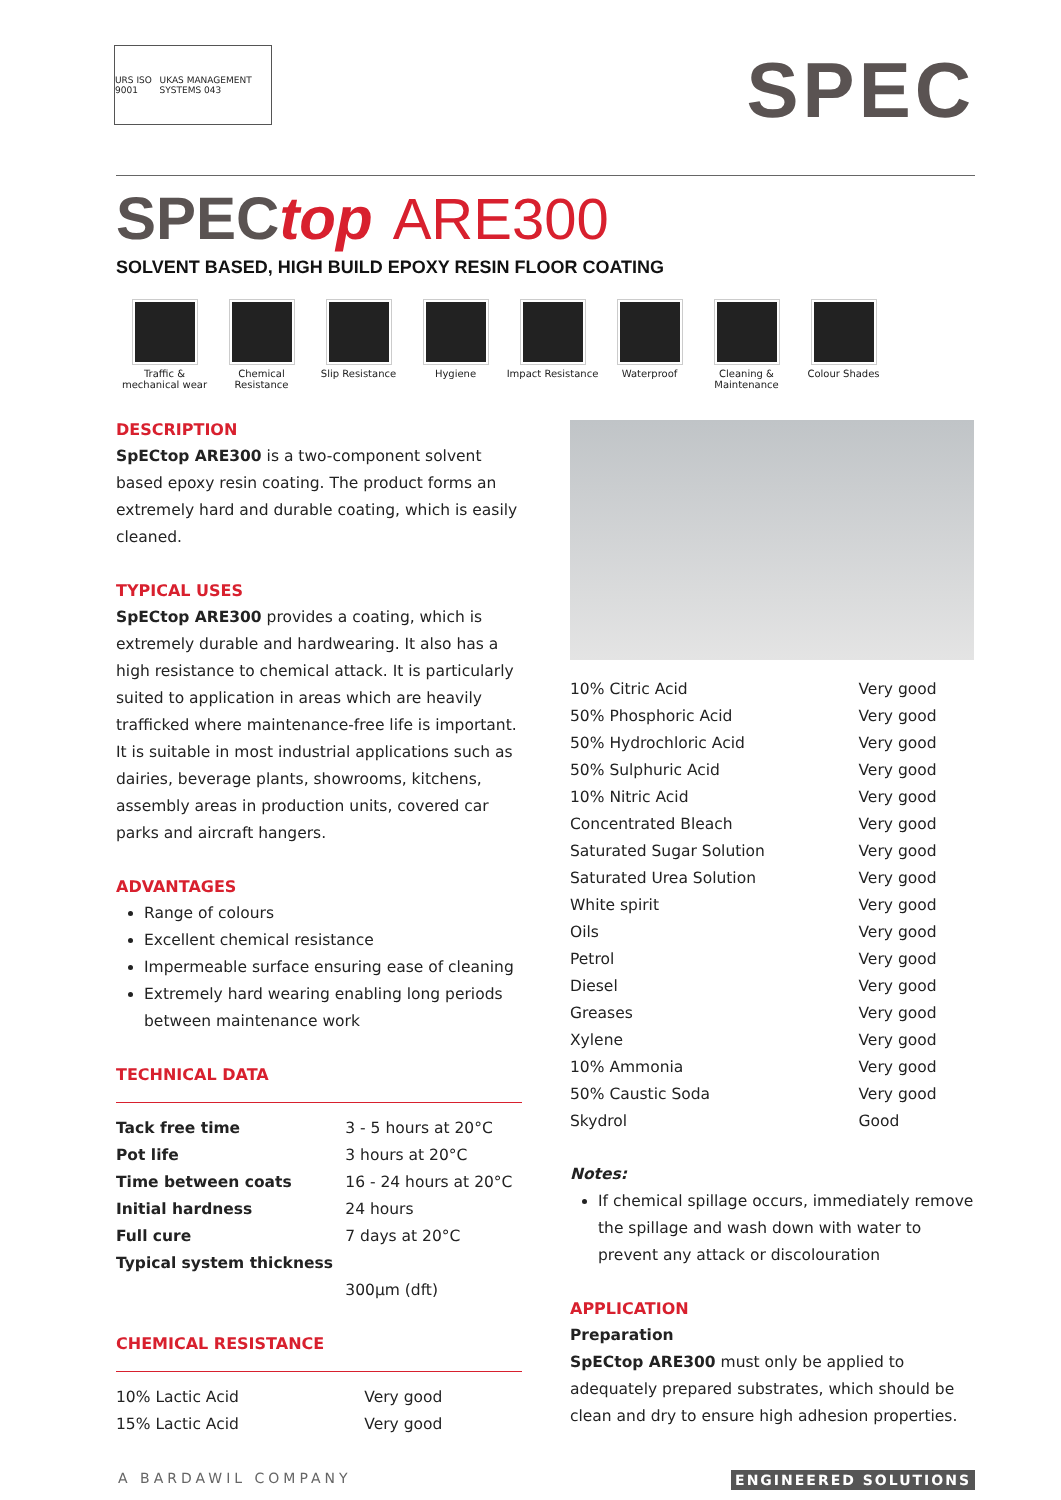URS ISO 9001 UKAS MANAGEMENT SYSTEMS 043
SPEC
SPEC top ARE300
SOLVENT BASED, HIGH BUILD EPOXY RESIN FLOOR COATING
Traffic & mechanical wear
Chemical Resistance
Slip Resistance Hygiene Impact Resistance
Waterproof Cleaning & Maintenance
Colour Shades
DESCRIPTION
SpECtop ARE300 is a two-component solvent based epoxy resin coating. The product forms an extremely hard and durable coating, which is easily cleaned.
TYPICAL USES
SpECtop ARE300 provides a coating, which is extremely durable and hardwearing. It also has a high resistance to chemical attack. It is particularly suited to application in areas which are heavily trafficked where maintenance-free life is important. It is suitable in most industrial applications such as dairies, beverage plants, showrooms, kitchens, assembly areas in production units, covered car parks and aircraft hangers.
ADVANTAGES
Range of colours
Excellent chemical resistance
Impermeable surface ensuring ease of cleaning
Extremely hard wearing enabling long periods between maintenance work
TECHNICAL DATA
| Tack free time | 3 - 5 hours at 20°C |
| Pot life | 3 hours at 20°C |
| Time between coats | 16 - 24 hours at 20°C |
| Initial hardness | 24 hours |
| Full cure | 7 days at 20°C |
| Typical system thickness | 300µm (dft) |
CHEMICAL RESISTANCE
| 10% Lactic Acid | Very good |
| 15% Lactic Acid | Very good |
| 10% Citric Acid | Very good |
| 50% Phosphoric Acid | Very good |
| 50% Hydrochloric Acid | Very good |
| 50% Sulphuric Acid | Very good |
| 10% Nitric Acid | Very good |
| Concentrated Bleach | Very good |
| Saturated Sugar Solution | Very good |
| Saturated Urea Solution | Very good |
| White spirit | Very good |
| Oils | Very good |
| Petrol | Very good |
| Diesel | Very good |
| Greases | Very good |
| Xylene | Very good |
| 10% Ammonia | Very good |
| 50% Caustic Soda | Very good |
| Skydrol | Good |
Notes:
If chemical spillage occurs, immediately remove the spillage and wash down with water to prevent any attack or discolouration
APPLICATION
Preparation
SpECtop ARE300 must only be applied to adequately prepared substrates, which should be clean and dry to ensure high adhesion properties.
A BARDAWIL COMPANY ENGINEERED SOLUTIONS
━━━━━━━━━━
WHAT YOU WILL DO =>
Please write out only the material above, exactly, from its first line through the line that contains "TECHNICAL DATA", and include no pictures.

EXERCISE OUTPUT =>
URS ISO 9001 UKAS MANAGEMENT SYSTEMS 043
SPEC
SPEC top ARE300
SOLVENT BASED, HIGH BUILD EPOXY RESIN FLOOR COATING
Traffic & mechanical wear
Chemical Resistance
Slip Resistance Hygiene Impact Resistance
Waterproof Cleaning & Maintenance
Colour Shades
DESCRIPTION
SpECtop ARE300 is a two-component solvent based epoxy resin coating. The product forms an extremely hard and durable coating, which is easily cleaned.
TYPICAL USES
SpECtop ARE300 provides a coating, which is extremely durable and hardwearing. It also has a high resistance to chemical attack. It is particularly suited to application in areas which are heavily trafficked where maintenance-free life is important. It is suitable in most industrial applications such as dairies, beverage plants, showrooms, kitchens, assembly areas in production units, covered car parks and aircraft hangers.
ADVANTAGES
Range of colours
Excellent chemical resistance
Impermeable surface ensuring ease of cleaning
Extremely hard wearing enabling long periods between maintenance work
TECHNICAL DATA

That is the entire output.